Simply put, change is when an organisation moves from one situation to another. These changes can be major, such as a merger, redundancies, re-structuring or a change in working practices. More minor changes can include new company policies, training, or even cosmetic changes to a workplace.
Major changes tend to occur once every three years, while minor changes are almost constantly taking place. As a result, managers should be aware of how to manage it.
What causes change?
Change can be caused by external pressures, such as action by competitors, the market, customer feedback, or new legislation or technology. Internal pressures include employee feedback, the need for new policies, or a skills gap.
The need for change will happen when that pressure builds up to the point where the employer realises something needs to be done. It can occur suddenly, or build up for many years. It’s best to deal with it as quickly as possible.
How do I manage change?
You need to pro-actively manage change for several reasons. Change can be necessary for the organisation’s survival, and having a plan in place will make the transition much easier for everyone involved.
Plan for change
Change can come suddenly, so it’s important to have a strategy in place in case it does. Using problem-solving techniques such as force field analysis, SWOT analysis, cause and effect analysis, and root cause analysis will show you where and when change is most likely to occur, so you can plan accordingly.
Brainstorming with members of the team can be useful for gathering ideas and suggestions on what to do in any given scenario. Agree an action plan and timescale for implementing those plans.
Understand that individuals within your organisation may be going through a range of emotions when faced with change. Different employees will have different feelings depending on their own circumstances.

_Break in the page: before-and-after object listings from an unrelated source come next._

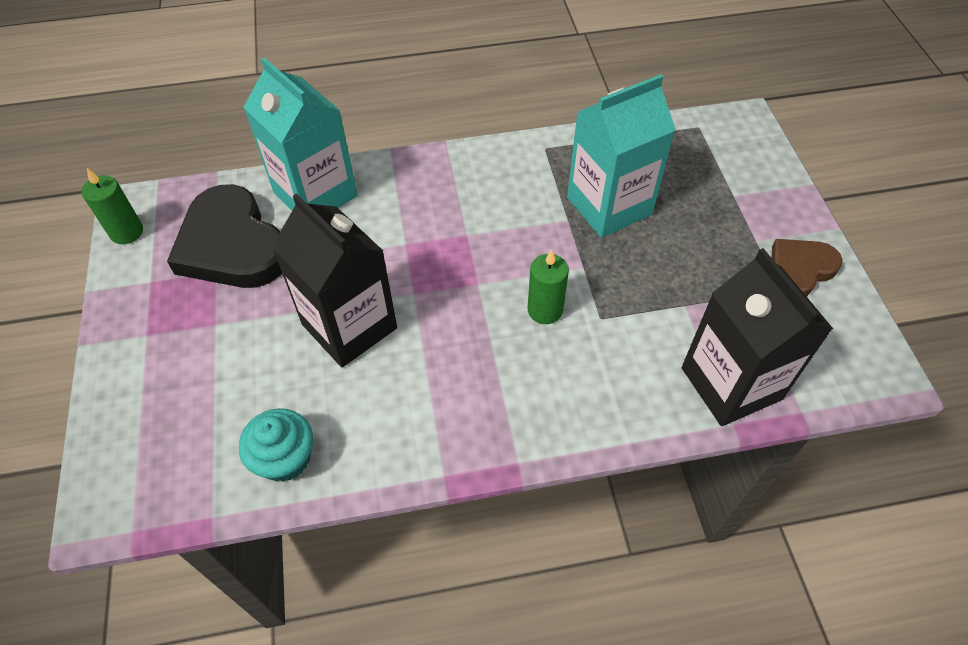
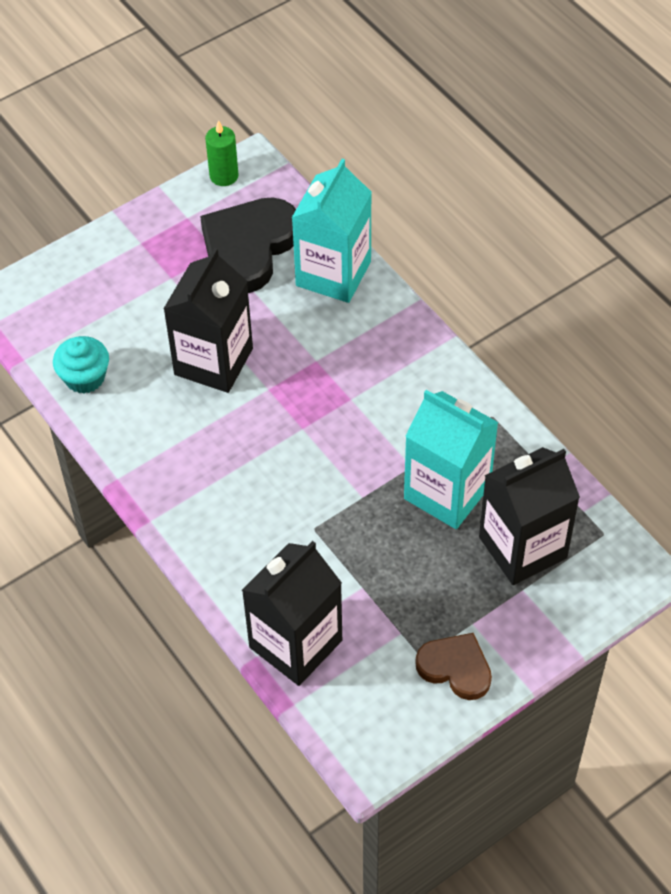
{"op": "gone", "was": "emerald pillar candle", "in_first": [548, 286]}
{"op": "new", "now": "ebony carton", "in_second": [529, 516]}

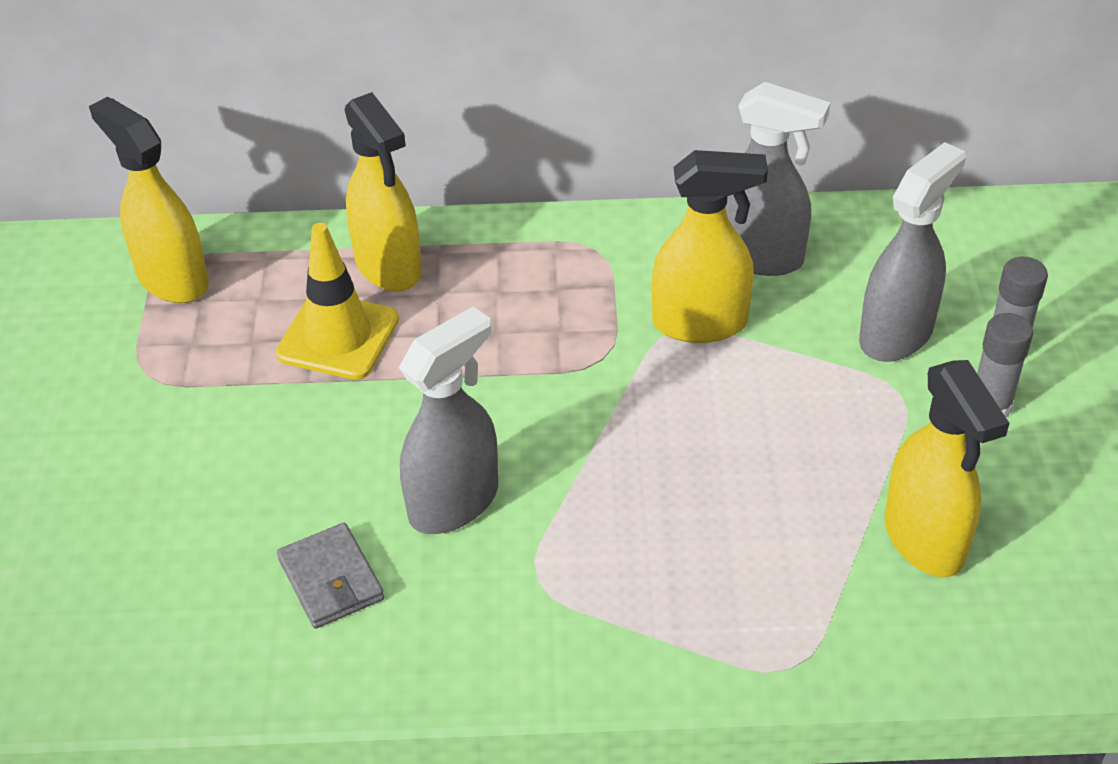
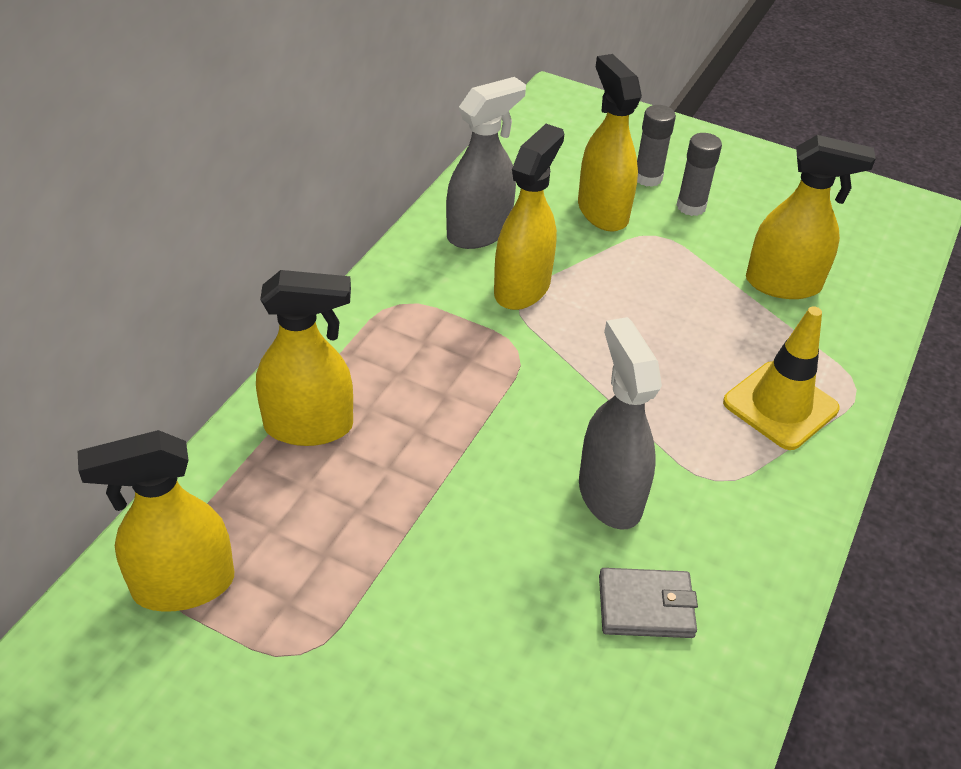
{"op": "shifted", "was": "bright yellow road cone", "in_first": [337, 301], "in_second": [781, 378]}
{"op": "repainted", "was": "gray spray cleaner", "now": "bright yellow spray cleaner", "in_first": [912, 252], "in_second": [610, 143]}

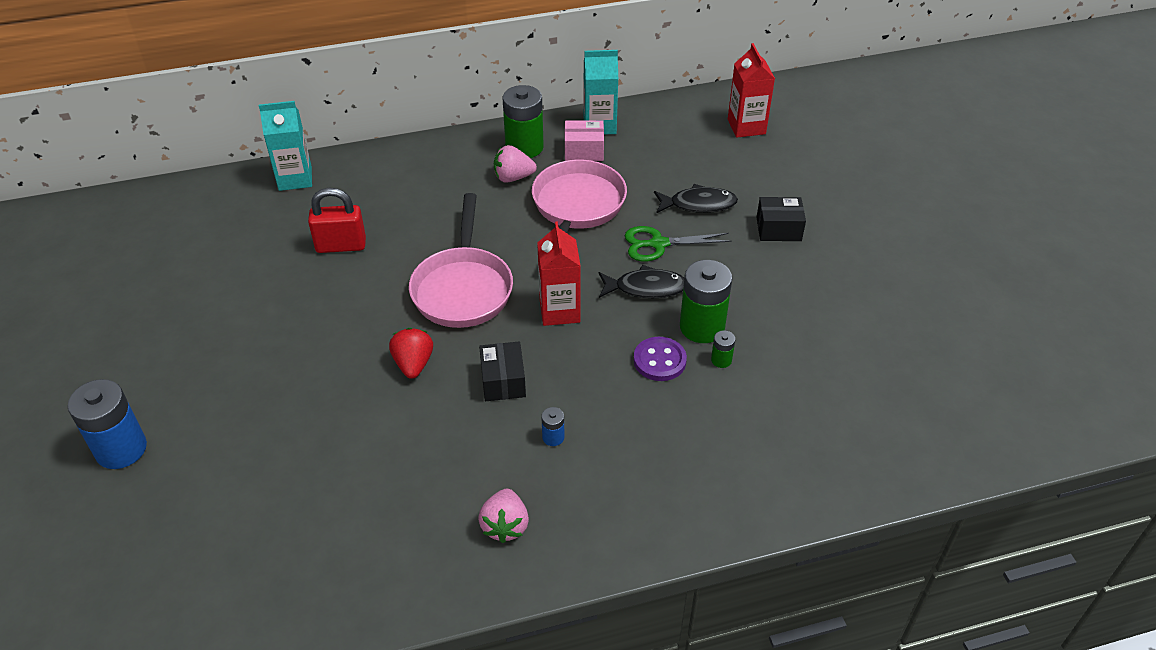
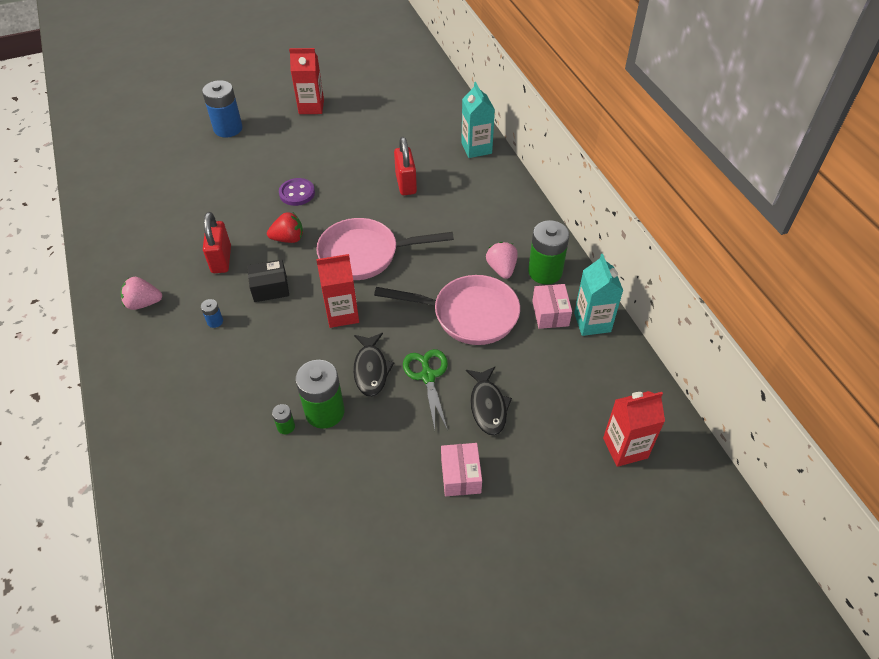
{"op": "new", "now": "red lock", "in_second": [217, 242]}
{"op": "new", "now": "red carton", "in_second": [306, 81]}
{"op": "shifted", "was": "purple shirt button", "in_first": [660, 359], "in_second": [297, 192]}
{"op": "repainted", "was": "ebony parcel", "now": "rose-pink parcel", "in_first": [781, 219], "in_second": [461, 469]}

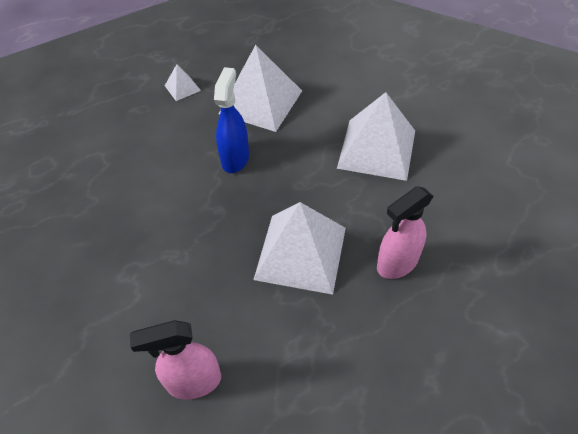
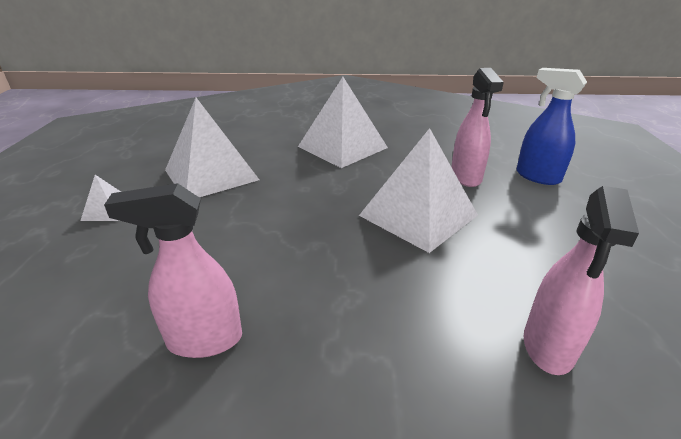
{"op": "new", "now": "rose-pink spray cleaner", "in_second": [173, 270]}
{"op": "shifted", "was": "royal blue spray cleaner", "in_first": [231, 120], "in_second": [551, 126]}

Some may feel anxiety or fear, feeling that their position is under threat. Others may feel happiness or excitement at the possibility of a new opportunity. What you need to do is be open and communicate what is happening at all times. This will remove uncertainty from the situation and prevent worrying rumours taking hold.
Telling the truth about change – even if it isn’t all good news – will allow you to offer reassurance, or build on positive feedback. Addressing personal concerns and letting employees ask questions will help too. Employees may be at different stages of coming to terms with the changes.
Bear in mind, when communicating change to employees it’s not only what you say that’s important, but how you say it too. Be sensitive to the situation.
Keep up-to-date with the law
Contracts, redundancies, lay-offs, TUPE, and flexible working are all areas that you may need to be familiar with in order to manage change while remaining legally compliant.